A study from the London School of Economics (LSE) also found a number of problems for journalists trying to access information:
Four issues stood out: long time limits, administrative silence, wide application of the exemption on cost grounds, and differential treatment.
This, alongside the findings of the panel – as well as The Canary’s own experience with the FOI system – is very troubling. If journalists and independent inquiries can’t access information that would enable the process of public scrutiny, how can the public? How can there be scrutiny of governments and other institutions?
Historical pattern
We asked the Home Office these questions, but it refused to respond. It did point us to home secretary Priti Patel’s comments on the Daniel Morgan inquiry in a statement to Parliament. Patel said:
Mr Speaker, the report itself is deeply alarming and finds examples of corrupt behaviour were not limited to the first investigation, that the Metropolitan Police made a litany of mistakes, and that this irreparably damaged the chances of a successful prosecution of Daniel Morgan’s murder.
The report accuses the Metropolitan Police of a form of institutional corruption.
Police corruption is a betrayal of everything policing stands for in this country.
It erodes public confidence in our entire criminal justice system.
It undermines democracy and civilised society.
The panel has already made it clear that the Home Office got in the way of the inquiry. If corruption does indeed erode public confidence and undermine democracy, the same questions rear their head for the Home Office.
Meanwhile, when we reached out to the Met for comment, they told us:
We are considering the Daniel Morgan Independent Panel report and will need time to review its contents and recommendations. We remain in contact with the Home Secretary and the Mayor, and will respond fully in due course.
Met Police chief Cressida Dick has refused to resign, but there are much larger issues here.
Lack of candour
In order to pick apart some of these issues, The Canary spoke to Netpol’s Kevin Blowe:
The Panel’s call for a duty of candour from the police is one of its most important recommendations, because the Metropolitan Police in particular, but policing in Britain more generally, has an obsessive culture of secrecy.The search for truth and accountability about Daniel Morgan’s death is not the only investigation to have suffered from this institutional rejection of transparency. The Undercover Policing Inquiry has for years faced police obstruction over the release of information, including evidence of the shredding of documents.
At the same time, anyone who has ever tried to obtain documents using freedom of information legislation has discovered the police’s fondness for “law enforcement” or “national security” exemptions that shut down the search for greater understanding about the way policing operates. Forces routinely fail to meet their legal duty to respond promptly and many of the most interesting discoveries from FOIA requests have taken a protracted battle, sometimes for a number of years.

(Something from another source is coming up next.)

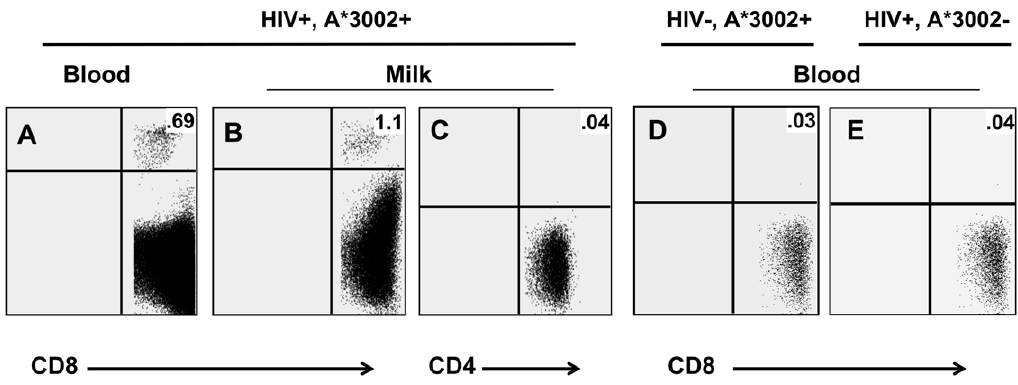
Figure 1. Detection of HLA A*3002-restricted virus-specific CD8 + T lymphocyte responses in blood and milk. Identification of GagRY11-specific cells in the CD8 + T lymphocyte population in blood and milk of an HIV-infected, A*3002 + lactating woman (A and B), but not in the milk CD4 + T lymphocyte population of the same subject (C), or in the peripheral blood CD8 + T lymphocyte population of an uninfected, A*3002 + subject (D), or an HIV-infected, A*3002- subject.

A duty of candour would make an enormous difference in helping people to challenge the police’s secrecy culture. I suspect that is why the Home Secretary will quietly sideline the idea.
Implications
The findings of the independent panel on the Daniel Morgan inquiry are no doubt heartbreaking for Morgan’s family. They also show a culture of secrecy and protectionism from institutions who should be accountable to the public.
Indications from the panel that they were not fully assisted in their work by either the police or the government fit into a pattern of an undemocratic lack of candour. To see this reflected in requests from journalists is downright scandalous.